Source extract:
╔══

Gerhard August Heinrich Rose (30 November 1896 – 13 January 1992) was a Nazi German physician and war criminal who performed medical atrocities on concentration camp prisoners at Dachau and Buchenwald without the subjects' consent. He infected Jews, Romani people, and the mentally ill with malaria and typhus. Following the Doctors' Trial, Rose was convicted of war crimes and sentenced to life in prison, but he was released in 1955.

==Early life and education==
Rose was born in Danzig (then part of West Prussia, Prussia, Germany, now Gdańsk, Poland). He attended high schools in Stettin, Düsseldorf, Bremen and Breslau. After graduation, Rose studied medicine at the Kaiser Wilhelm Academy for military medical education in Berlin. Rose's training was interrupted from 1914 to 1918 by the First World War. In 1914, he was active in the Pépinière Corps Saxonia. He moved to the Friedrich-Wilhelms-University Berlin and to the Silesian Friedrich-Wilhelm University of Breslau to continue his studies. Rose completed the state medical examination on 15 November 1921, receiving the mark "very good". He received his doctorate on 20 November 1922, graduating magna cum laude. He was formally approved to practice medicine on 16 May 1922. In 1923, he became a member of the Corps Franconia Hamburg. Between 1922 and 1926, Rose worked as a medical assistant at the Robert Koch Institute in Berlin, at the Hygienic Institute in Basel and at the Anatomical Institute of the University of Freiburg.

╚══

Extracted data:

╔══

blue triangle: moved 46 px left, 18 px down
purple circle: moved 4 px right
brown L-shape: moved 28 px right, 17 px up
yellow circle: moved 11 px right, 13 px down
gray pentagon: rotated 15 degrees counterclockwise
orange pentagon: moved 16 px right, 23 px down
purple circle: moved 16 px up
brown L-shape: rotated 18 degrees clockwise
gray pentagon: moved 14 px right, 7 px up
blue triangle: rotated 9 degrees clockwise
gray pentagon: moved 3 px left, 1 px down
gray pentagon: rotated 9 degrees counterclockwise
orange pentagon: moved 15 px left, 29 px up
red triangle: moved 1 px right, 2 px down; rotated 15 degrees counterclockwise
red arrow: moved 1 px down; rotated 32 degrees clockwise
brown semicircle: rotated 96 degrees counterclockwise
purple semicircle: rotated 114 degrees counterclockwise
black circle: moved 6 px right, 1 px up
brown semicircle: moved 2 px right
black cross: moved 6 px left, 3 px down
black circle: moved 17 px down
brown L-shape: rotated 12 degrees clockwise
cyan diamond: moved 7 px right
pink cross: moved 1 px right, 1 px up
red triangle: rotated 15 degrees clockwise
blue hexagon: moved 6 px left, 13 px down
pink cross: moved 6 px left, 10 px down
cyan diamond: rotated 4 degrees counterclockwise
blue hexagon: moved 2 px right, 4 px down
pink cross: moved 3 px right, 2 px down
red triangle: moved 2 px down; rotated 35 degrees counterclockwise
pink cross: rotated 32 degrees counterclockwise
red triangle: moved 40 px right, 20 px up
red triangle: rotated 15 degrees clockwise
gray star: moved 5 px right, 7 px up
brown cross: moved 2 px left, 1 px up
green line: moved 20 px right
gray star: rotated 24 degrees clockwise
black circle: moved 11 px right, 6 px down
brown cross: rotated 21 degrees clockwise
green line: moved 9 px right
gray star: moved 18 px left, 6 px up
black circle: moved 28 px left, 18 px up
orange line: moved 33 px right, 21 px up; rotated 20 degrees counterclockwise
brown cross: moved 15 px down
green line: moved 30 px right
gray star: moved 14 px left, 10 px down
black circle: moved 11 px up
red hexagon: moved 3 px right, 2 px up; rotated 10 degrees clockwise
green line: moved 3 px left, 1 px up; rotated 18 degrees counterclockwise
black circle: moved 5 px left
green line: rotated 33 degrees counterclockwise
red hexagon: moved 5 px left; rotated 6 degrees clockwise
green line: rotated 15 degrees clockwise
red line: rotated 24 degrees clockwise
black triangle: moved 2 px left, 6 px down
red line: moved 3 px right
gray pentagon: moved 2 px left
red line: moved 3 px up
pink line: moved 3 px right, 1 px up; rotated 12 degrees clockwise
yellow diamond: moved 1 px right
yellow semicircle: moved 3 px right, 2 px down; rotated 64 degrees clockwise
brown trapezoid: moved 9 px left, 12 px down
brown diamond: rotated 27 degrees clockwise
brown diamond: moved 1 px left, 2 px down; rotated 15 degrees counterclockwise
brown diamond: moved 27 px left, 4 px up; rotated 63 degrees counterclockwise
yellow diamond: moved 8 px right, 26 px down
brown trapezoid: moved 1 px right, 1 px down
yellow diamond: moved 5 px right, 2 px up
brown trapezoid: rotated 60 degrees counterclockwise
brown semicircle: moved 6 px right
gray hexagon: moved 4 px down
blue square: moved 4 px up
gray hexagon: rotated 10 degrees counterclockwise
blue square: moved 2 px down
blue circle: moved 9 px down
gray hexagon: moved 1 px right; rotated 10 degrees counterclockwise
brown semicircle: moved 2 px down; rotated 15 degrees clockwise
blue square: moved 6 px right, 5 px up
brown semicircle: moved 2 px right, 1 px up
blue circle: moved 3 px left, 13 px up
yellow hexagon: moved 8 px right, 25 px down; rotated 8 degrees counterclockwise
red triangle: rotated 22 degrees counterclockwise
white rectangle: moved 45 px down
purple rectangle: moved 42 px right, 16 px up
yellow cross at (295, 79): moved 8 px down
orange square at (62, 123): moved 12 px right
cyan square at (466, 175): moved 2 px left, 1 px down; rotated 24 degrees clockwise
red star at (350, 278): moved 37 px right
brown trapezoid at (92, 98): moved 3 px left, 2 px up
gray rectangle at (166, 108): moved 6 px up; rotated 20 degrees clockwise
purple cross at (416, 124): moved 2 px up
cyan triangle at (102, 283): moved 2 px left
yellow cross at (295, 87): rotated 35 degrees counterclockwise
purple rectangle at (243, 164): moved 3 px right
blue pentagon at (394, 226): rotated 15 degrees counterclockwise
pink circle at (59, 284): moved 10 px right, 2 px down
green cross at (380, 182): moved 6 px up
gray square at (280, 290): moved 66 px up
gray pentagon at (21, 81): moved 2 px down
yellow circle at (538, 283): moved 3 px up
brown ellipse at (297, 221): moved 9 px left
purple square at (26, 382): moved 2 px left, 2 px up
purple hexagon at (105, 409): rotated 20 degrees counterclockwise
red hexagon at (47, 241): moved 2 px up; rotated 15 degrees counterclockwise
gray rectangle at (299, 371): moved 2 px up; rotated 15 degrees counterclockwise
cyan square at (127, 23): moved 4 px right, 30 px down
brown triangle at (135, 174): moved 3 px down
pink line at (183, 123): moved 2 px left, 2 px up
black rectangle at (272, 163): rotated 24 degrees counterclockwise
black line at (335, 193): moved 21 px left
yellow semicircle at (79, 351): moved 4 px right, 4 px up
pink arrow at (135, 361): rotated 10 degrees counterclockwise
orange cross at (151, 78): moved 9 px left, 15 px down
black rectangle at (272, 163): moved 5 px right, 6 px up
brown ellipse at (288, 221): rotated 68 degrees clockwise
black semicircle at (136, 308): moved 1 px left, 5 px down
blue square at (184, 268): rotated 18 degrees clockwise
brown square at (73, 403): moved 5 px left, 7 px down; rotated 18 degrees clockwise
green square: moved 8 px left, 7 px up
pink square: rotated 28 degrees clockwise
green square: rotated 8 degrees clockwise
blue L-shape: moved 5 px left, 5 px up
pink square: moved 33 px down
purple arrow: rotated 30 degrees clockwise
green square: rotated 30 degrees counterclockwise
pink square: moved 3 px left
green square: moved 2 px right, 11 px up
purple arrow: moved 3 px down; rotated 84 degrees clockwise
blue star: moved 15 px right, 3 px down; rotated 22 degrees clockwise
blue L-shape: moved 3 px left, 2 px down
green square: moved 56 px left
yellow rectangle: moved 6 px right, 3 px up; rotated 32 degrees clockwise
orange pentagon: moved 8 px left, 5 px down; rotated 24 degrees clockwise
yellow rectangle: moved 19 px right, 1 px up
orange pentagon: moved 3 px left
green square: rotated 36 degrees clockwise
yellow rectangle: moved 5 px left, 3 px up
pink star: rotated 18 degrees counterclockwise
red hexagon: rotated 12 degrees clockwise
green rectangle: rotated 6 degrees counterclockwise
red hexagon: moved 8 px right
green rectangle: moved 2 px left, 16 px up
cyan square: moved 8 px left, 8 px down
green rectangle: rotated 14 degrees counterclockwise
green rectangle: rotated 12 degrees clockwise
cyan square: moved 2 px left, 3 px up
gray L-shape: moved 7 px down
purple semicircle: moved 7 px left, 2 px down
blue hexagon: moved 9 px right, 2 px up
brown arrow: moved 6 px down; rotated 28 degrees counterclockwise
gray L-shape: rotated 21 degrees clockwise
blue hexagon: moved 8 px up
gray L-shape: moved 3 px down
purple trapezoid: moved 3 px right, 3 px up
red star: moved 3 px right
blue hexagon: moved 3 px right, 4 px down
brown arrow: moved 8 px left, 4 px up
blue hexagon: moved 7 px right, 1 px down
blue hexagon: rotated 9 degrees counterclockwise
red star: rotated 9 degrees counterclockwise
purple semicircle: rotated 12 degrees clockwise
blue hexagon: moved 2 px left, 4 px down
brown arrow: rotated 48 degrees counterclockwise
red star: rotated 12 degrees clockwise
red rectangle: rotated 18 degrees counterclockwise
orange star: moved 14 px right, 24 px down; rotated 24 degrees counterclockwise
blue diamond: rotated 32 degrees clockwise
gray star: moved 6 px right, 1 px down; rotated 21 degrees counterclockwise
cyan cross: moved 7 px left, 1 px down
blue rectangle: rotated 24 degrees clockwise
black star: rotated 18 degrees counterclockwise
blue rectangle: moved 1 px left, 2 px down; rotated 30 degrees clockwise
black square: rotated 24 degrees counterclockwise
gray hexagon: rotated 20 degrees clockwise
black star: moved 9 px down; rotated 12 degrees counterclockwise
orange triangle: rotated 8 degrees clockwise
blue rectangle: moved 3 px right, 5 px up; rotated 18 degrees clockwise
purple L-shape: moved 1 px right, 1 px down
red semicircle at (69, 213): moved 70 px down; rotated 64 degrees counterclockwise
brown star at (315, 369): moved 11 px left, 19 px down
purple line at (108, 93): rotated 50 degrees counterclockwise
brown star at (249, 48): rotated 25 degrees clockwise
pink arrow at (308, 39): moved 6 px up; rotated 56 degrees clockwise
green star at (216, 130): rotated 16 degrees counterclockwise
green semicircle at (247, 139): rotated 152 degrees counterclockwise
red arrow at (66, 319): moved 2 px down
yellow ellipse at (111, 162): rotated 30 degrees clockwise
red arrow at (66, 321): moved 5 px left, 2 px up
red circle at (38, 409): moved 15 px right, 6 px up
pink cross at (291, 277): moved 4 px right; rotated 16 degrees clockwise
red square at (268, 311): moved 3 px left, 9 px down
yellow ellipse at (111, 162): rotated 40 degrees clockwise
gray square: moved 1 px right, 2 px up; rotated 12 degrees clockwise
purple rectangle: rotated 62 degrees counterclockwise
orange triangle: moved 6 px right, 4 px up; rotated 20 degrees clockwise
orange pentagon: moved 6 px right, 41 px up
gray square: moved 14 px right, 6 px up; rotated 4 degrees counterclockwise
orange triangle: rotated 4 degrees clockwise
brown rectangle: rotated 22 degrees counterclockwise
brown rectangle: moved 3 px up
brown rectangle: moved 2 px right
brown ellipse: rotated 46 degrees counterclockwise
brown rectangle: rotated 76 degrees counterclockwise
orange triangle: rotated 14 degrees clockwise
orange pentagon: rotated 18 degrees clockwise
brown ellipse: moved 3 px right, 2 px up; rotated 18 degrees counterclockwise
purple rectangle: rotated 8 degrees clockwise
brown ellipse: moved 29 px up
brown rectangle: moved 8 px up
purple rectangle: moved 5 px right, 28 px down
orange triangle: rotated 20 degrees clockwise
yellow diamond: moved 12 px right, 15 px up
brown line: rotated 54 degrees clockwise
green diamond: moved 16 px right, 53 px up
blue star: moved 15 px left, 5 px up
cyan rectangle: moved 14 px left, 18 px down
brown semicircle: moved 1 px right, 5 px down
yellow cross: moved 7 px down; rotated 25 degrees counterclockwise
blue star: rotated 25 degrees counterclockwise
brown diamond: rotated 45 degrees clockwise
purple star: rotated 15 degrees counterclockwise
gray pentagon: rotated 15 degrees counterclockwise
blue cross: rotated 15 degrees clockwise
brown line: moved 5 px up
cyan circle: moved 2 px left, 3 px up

╚══

Exercise requirements:
a: Please set down the passage on Gerhard Rose word for word, starting at "Gerhard August Heinrich" and ending at "released in 1955.".
b: Answer these from the passage on Gerhard Rose:
(i) In what year was Rose released from prison?
(ii) In what city was Rose born?
(iii) On what date did Rose complete the state medical examination?
The records have no connection to the passage on Gerhard Rose.

Exercise responses:
a:
Gerhard August Heinrich Rose (30 November 1896 – 13 January 1992) was a Nazi German physician and war criminal who performed medical atrocities on concentration camp prisoners at Dachau and Buchenwald without the subjects' consent. He infected Jews, Romani people, and the mentally ill with malaria and typhus. Following the Doctors' Trial, Rose was convicted of war crimes and sentenced to life in prison, but he was released in 1955.

b:
(i) 1955
(ii) Danzig
(iii) 15 November 1921